Short-haul economy passengers on Lufthansa will no longer receive complimentary food and beverages.
Following the relaxation of travel restrictions in Europe, Lufthansa has experienced a rise in demand, resulting in the company returning to profit.
The Frankfurt-based carrier has seen a strong boost in new reservations, which are already back to 80 per cent of their pre-Covid levels, according to the carrier.
With this in mind, the group achieved adjusted earnings before interest and tax of €17 million (A$26.498million) in the third quarter, while revenues increased by nearly 100% year on year to €5.2 million (AU$8.1 million).
In a statement, Lufthansa said that people’s desire to travel and the easing of restrictions had led to a strong increase in demand for air travel during the summer months.
Overall, the group carried 19.6 million passengers in July, August and September, which represents 46% of numbers recorded in the third quarter of 2019 before the pandemic hit.
The company noted that business travel recovered significantly over the quarter, while Lufthansa Cargo achieved a record result in the third quarter.
Chief executive Carsten Spohr was delighted with the figures.
“With rising demand for business travel and a record result of Lufthansa Cargo we have mastered another milestone on our way out of the crisis: We are back to black.”
Spohr also thanked customers for their loyalty and paid tribute to employees for their “passion and dedication” in mastering the current challenges.
“We confirm our leading position among the world’s largest airline groups,” he added. “Now it is a question of continuing on the path of successful change.”
The group highlighted the success of Eurowings, its low-cost carrier, which achieved adjusted earnings before interest and tax of €108m in the third quarter.
“The consistent implementation of the turnaround plan launched in 2019 made a significant contribution to the positive result,” it stated.
Lufthansa added that Eurowing’s strategic position as a competitive value airline had been helped by measures such as cutting administrative costs by more than 30% compared to pre-crisis levels.

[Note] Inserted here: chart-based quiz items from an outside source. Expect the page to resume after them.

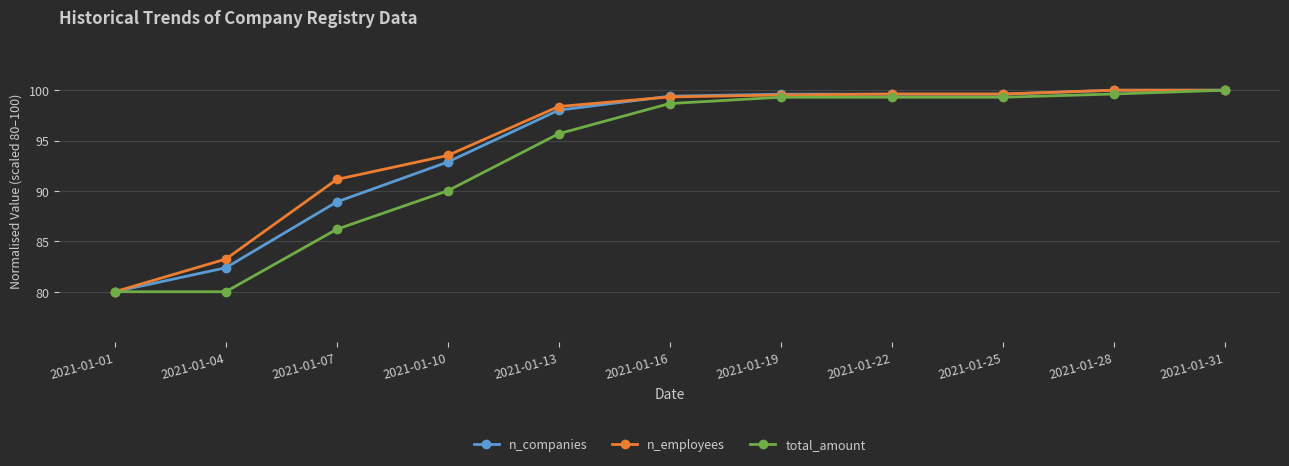

What is the value of the n_employees point at the 4th from the left?

93.5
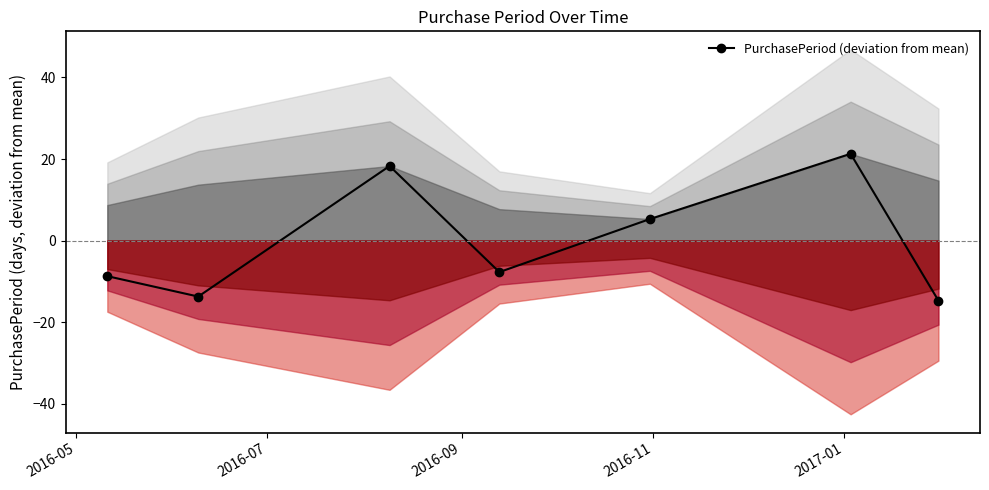

What is the value of the PurchasePeriod (deviation from mean) point at the 1st from the left?

-8.7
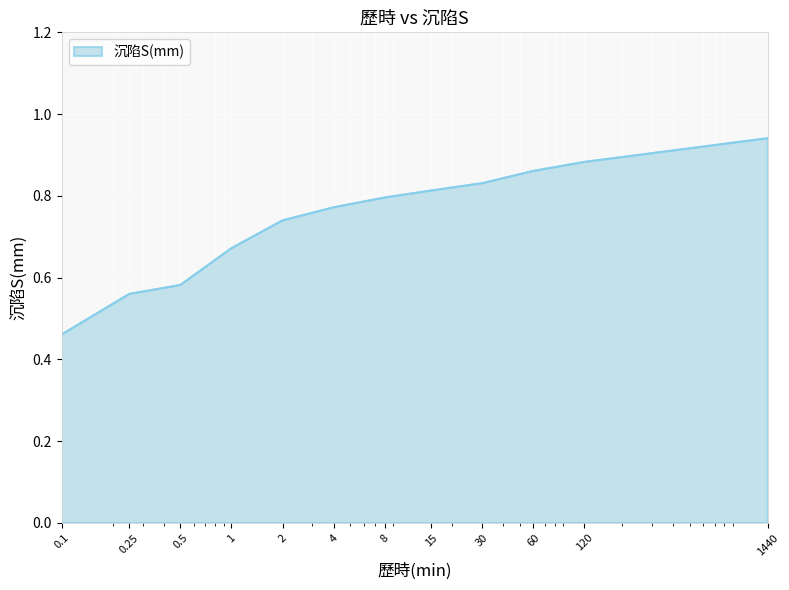

What is the label of the 11th point from the left?

60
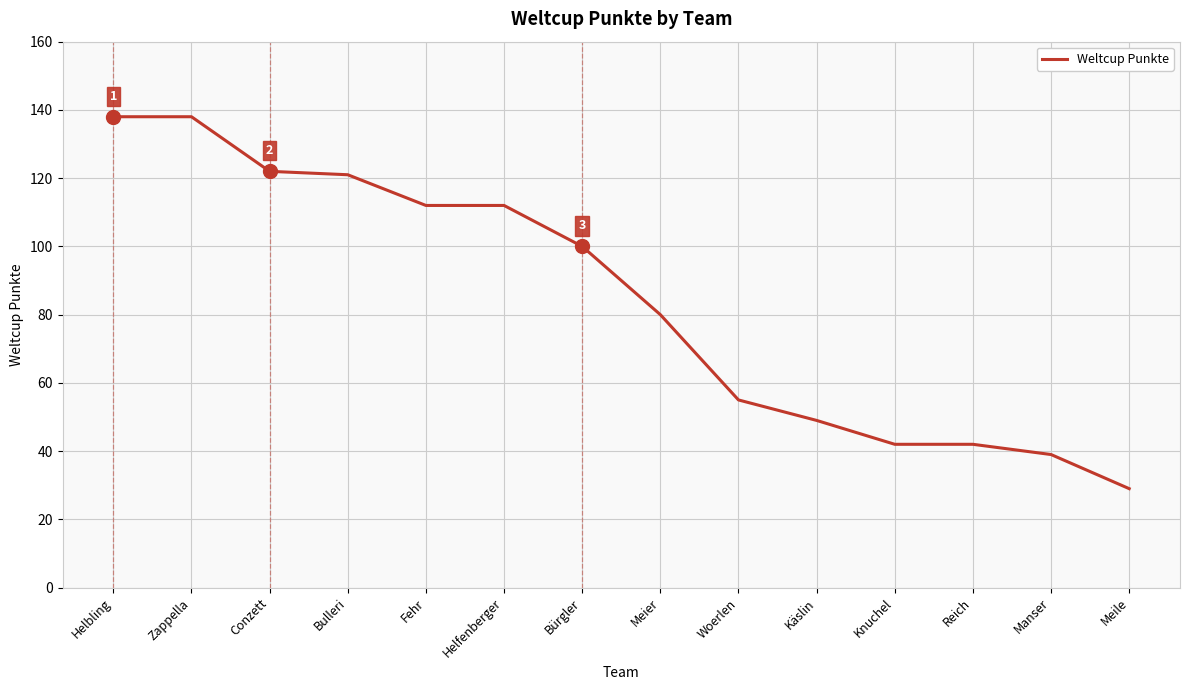

The value at Helbling is 138. True or false?

True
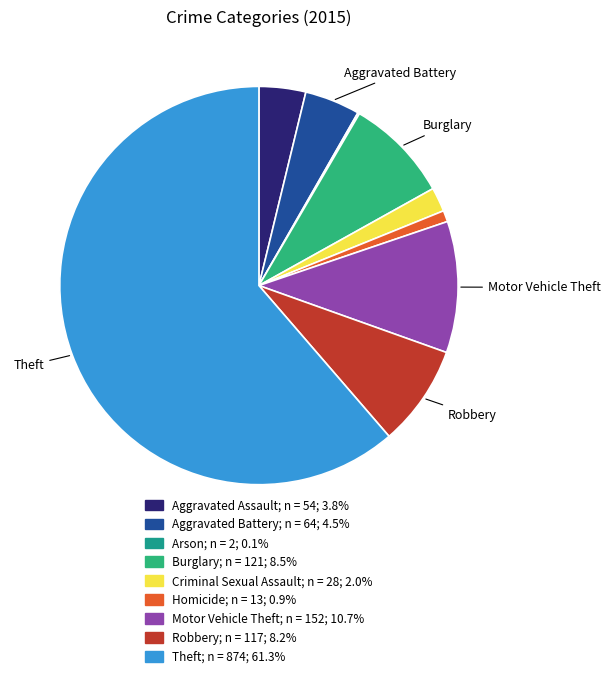

Count the number of slices in the pie.

9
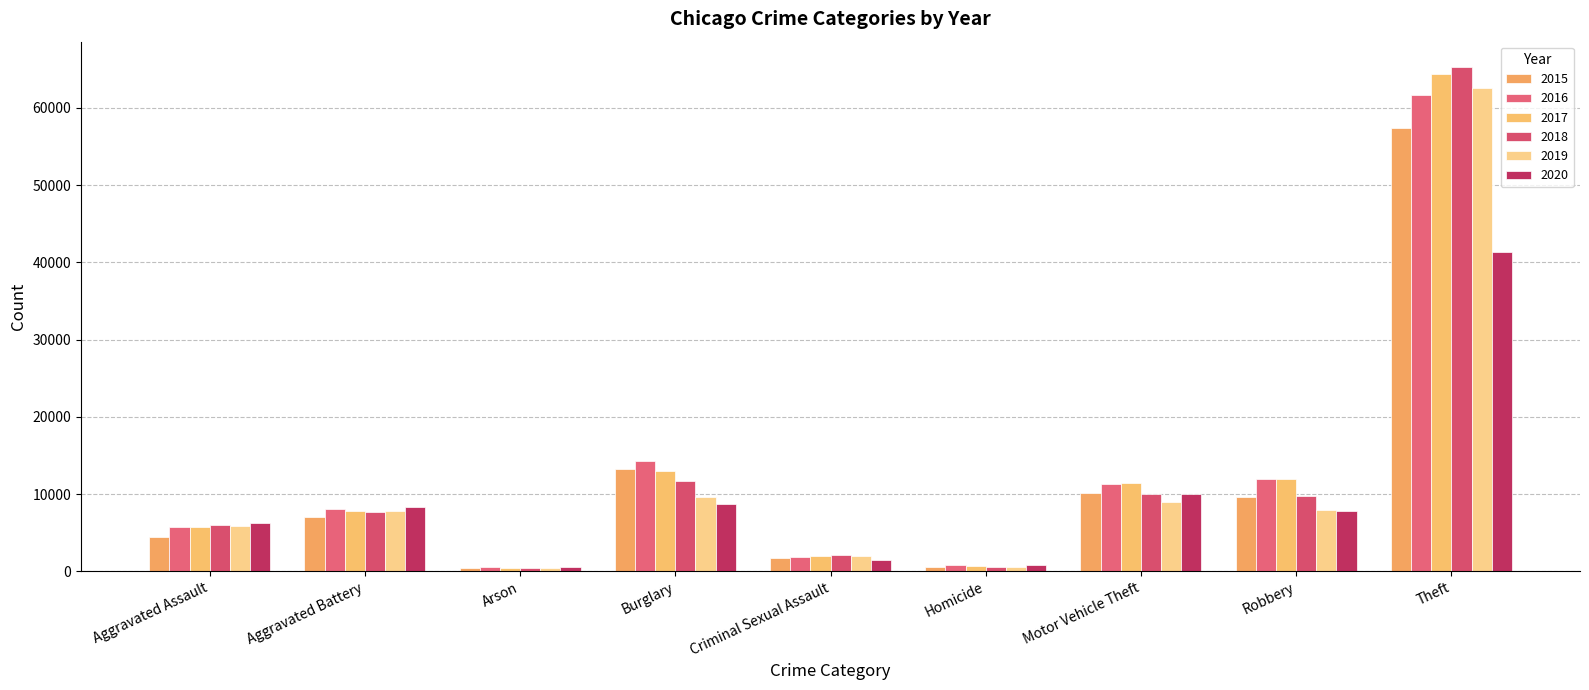

True or false: 2016 has a value of 11960 at Robbery.

True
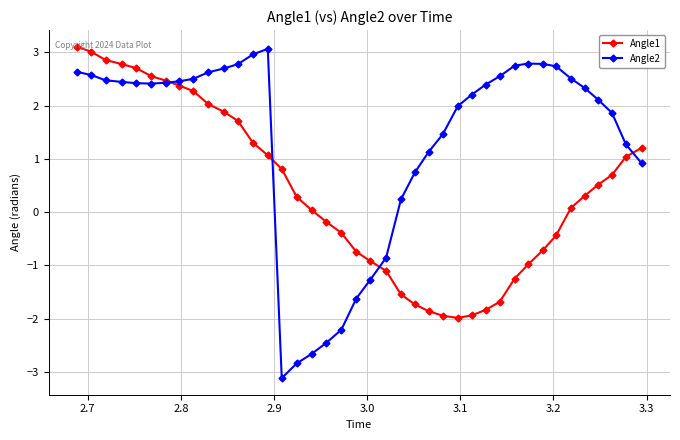

True or false: Angle2 has more than 0 points higher than both neighbors.

True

The group said it was progressing with its transformation, having already implemented measures that will eliminate annual costs of around €2.5bn.
“This corresponds to more than 70% of the planned annual savings of €3.5b by 2024,” it stated.
Cost-cutting measures taken in the third quarter included improvements at passenger airlines and Lufthansa Cargo, as well as closer cooperation between Lufthansa German Airlines and Lufthansa Technik.
Lufthansa said the planned reopening of the US for European travellers from 8 November had been generating a boom in demand over recent weeks.
“Since the announcement of the opening, the number of weekly bookings has increased by 51% compared to the previous weeks,” it stated.
It means new transatlantic bookings have returned to around 80% of 2019 levels, with New York, Miami, San Francisco, and Los Angeles being the top destinations.
According to Gerald Khoo, an analyst at Liberum, the results for the peak summer quarter were “just the right side of breakeven” and slightly better than the consensus prediction.
“Eurowings was the main surprise, posting a surprise profit,” he said. “While Cargo was light of consensus, it still reported a record result.”
He pointed out that management was positive on forward-booking trends and sees a recovery in corporate travel – albeit one that is lagging behind the take-off in leisure travel.
“There is a clear sense of the worst of the Covid crisis having passed, and there may be scope for optimism if demand recovers as management anticipates, and the group can deliver sustainable cost savings that are not offset by inflation elsewhere,” he said.